### Task objective
Repeat the entries exactly, and do not carry the pictures over.
------------------------------------------------
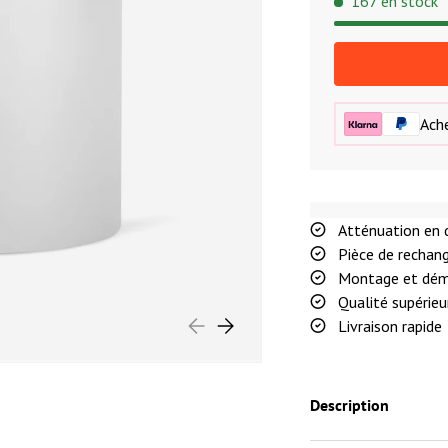
167 en stock
Ache
Atténuation en 
Pièce de rechang
Montage et dém
Qualité supérieu
PRÉCÉDENT
SUIVANT
Livraison rapide
Description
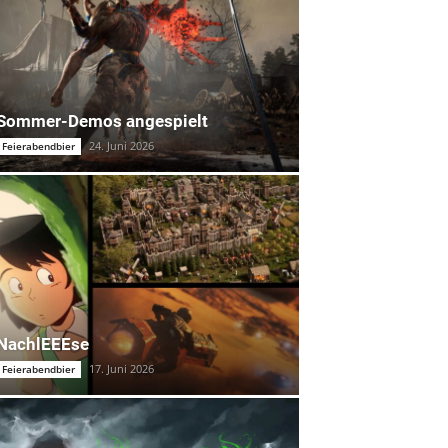
Sommer-Demos angespielt
24. Juni 2026
Feierabendbier
NachlEEEse
17. Juni 2026
Feierabendbier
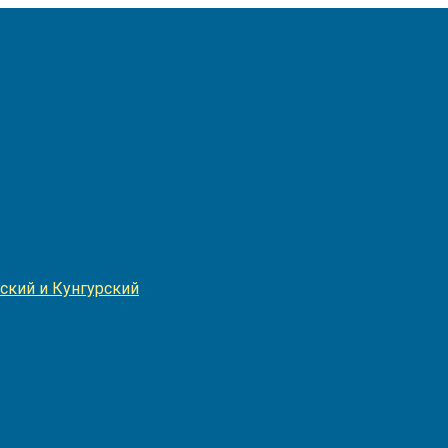
Игнатия
ский и Кунгурский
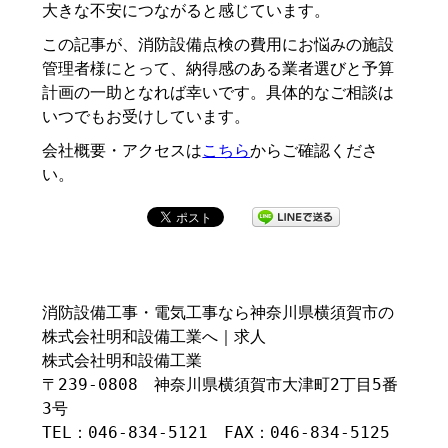
大きな不安につながると感じています。
この記事が、消防設備点検の費用にお悩みの施設
管理者様にとって、納得感のある業者選びと予算
計画の一助となれば幸いです。具体的なご相談は
いつでもお受けしています。
会社概要・アクセスは
こちら
からご確認くださ
い。
消防設備工事・電気工事なら神奈川県横須賀市の
株式会社明和設備工業へ｜求人
株式会社明和設備工業
〒239-0808 神奈川県横須賀市大津町2丁目5番
3号
TEL：046-834-5121 FAX：046-834-5125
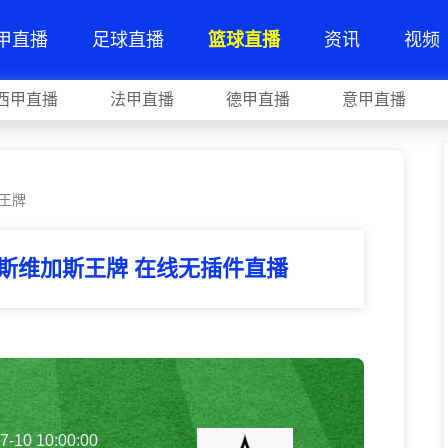
甲直播
足球直播
篮球直播
资讯
视频
西甲直播
法甲直播
德甲直播
意甲直播
斯王牌
拉斯维加斯王牌 在线无插件直播
7-10 10:00:00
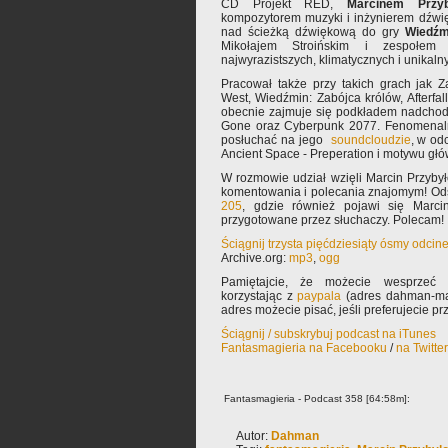
CD Projekt RED,
Marcinem Przyb
kompozytorem muzyki i inżynierem dźwię
nad ścieżką dźwiękową do gry
Wiedźm
Mikołajem Stroińskim i zespołem 
najwyrazistszych, klimatycznych i unikaln
Pracował także przy takich grach jak Z
West, Wiedźmin: Zabójca królów, Afterfall:
obecnie zajmuje się podkładem nadcho
Gone oraz Cyberpunk 2077. Fenomenal
posłuchać na jego
soundcloudzie
, w od
Ancient Space - Preperation i motywu główn
W rozmowie udział wzięli Marcin Przyb
komentowania i polecania znajomym! Od
205
, gdzie również pojawi się Marci
przygotowane przez słuchaczy. Polecam!
Ściągnij trzysta pięćdziesiąty ósmy odcin
Archive.org:
mp3
,
ogg
Pamiętajcie, że możecie wesprzeć 
korzystając z
paypala
(adres dahman-mał
adres możecie pisać, jeśli preferujecie p
Ściągnij / subskrybuj podcast na iTunes
Fantasmagieria na Facebooku
/
na Twitte
Fantasmagieria - Podcast 358 [64:58m]:
Autor:
Dahman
------------------------------------------------
### Task result
167 en stock
Ache
Atténuation en 
Pièce de rechang
Montage et dém
Qualité supérieu
PRÉCÉDENT
SUIVANT
Livraison rapide
Description
Sommer-Demos angespielt
24. Juni 2026
Feierabendbier
NachlEEEse
17. Juni 2026
Feierabendbier
Игнатия
ский и Кунгурский
大きな不安につながると感じています。
この記事が、消防設備点検の費用にお悩みの施設
管理者様にとって、納得感のある業者選びと予算
計画の一助となれば幸いです。具体的なご相談は
いつでもお受けしています。
会社概要・アクセスは
こちら
からご確認くださ
い。
消防設備工事・電気工事なら神奈川県横須賀市の
株式会社明和設備工業へ｜求人
株式会社明和設備工業
〒239-0808 神奈川県横須賀市大津町2丁目5番
3号
TEL：046-834-5121 FAX：046-834-5125
甲直播
足球直播
篮球直播
资讯
视频
西甲直播
法甲直播
德甲直播
意甲直播
斯王牌
拉斯维加斯王牌 在线无插件直播
7-10 10:00:00
CD Projekt RED,
Marcinem Przyb
kompozytorem muzyki i inżynierem dźwię
nad ścieżką dźwiękową do gry
Wiedźm
Mikołajem Stroińskim i zespołem 
najwyrazistszych, klimatycznych i unikaln
Pracował także przy takich grach jak Z
West, Wiedźmin: Zabójca królów, Afterfall:
obecnie zajmuje się podkładem nadcho
Gone oraz Cyberpunk 2077. Fenomenal
posłuchać na jego
soundcloudzie
, w od
Ancient Space - Preperation i motywu główn
W rozmowie udział wzięli Marcin Przyb
komentowania i polecania znajomym! Od
205
, gdzie również pojawi się Marci
przygotowane przez słuchaczy. Polecam!
Ściągnij trzysta pięćdziesiąty ósmy odcin
Archive.org:
mp3
,
ogg
Pamiętajcie, że możecie wesprzeć 
korzystając z
paypala
(adres dahman-mał
adres możecie pisać, jeśli preferujecie p
Ściągnij / subskrybuj podcast na iTunes
Fantasmagieria na Facebooku
/
na Twitte
Fantasmagieria - Podcast 358 [64:58m]:
Autor:
Dahman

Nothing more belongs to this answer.